- Your instructions:
Look through the entries below and report every line that has "middle".
--- Dataset excerpts Enclosed Below ---
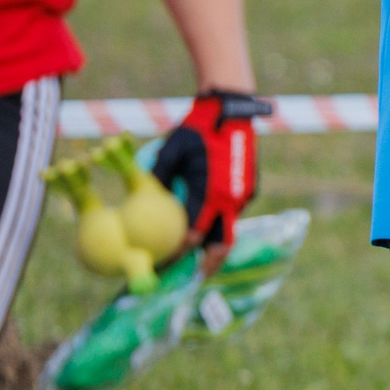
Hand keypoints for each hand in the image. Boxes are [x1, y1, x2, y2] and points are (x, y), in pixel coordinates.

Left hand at [151, 89, 271, 270]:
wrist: (231, 111)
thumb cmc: (198, 129)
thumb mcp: (171, 151)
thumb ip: (158, 178)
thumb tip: (140, 200)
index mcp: (212, 192)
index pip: (194, 233)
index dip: (179, 253)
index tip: (164, 265)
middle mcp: (232, 199)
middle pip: (222, 243)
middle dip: (209, 264)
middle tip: (193, 279)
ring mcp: (244, 195)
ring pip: (228, 228)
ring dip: (214, 244)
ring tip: (199, 258)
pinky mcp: (250, 189)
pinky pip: (233, 211)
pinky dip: (220, 221)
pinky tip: (207, 222)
--- End of Enclosed Dataset excerpts ---
- Your solution:
middle mcp: (232, 199)
middle pip: (222, 243)
middle dip: (209, 264)
middle tip: (193, 279)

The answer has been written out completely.